**Extracted page text data**.
--------

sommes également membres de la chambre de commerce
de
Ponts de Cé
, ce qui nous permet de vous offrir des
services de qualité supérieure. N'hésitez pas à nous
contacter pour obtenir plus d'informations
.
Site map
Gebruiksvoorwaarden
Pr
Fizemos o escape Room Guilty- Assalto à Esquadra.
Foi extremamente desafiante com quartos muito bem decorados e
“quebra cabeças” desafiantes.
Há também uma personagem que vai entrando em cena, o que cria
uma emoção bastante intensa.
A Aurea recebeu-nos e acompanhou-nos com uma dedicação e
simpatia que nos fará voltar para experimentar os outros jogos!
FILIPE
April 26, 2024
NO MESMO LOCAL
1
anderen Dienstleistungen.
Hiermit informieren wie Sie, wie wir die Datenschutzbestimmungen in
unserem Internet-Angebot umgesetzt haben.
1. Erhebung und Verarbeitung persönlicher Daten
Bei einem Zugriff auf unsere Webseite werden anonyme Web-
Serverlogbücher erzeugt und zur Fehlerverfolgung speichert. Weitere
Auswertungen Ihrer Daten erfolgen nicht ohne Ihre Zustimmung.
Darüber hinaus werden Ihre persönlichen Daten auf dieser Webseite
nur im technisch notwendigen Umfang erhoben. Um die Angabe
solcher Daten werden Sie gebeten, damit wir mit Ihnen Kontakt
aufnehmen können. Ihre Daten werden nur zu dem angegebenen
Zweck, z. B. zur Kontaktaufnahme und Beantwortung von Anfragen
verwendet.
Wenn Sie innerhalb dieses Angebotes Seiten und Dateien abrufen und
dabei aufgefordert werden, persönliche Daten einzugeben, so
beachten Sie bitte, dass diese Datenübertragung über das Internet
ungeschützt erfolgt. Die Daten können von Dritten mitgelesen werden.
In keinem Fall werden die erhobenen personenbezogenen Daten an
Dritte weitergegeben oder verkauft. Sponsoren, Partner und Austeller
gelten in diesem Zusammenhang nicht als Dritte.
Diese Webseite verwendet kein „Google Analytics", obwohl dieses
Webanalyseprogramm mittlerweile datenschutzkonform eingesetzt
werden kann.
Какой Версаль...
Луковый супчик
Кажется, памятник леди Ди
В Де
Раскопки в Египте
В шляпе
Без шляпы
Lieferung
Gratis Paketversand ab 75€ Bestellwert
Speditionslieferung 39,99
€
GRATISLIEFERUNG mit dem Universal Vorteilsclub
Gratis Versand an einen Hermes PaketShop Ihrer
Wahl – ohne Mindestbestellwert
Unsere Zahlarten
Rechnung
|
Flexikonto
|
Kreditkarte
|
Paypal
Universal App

--------

**Exercise requirements**. Can you repeat every line of the entries, word for word, from the very first one through the line containing "A Aurea recebeu-nos", including both of those lines and nothing beyond them?

**Exercise solution**.
sommes également membres de la chambre de commerce
de
Ponts de Cé
, ce qui nous permet de vous offrir des
services de qualité supérieure. N'hésitez pas à nous
contacter pour obtenir plus d'informations
.
Site map
Gebruiksvoorwaarden
Pr
Fizemos o escape Room Guilty- Assalto à Esquadra.
Foi extremamente desafiante com quartos muito bem decorados e
“quebra cabeças” desafiantes.
Há também uma personagem que vai entrando em cena, o que cria
uma emoção bastante intensa.
A Aurea recebeu-nos e acompanhou-nos com uma dedicação e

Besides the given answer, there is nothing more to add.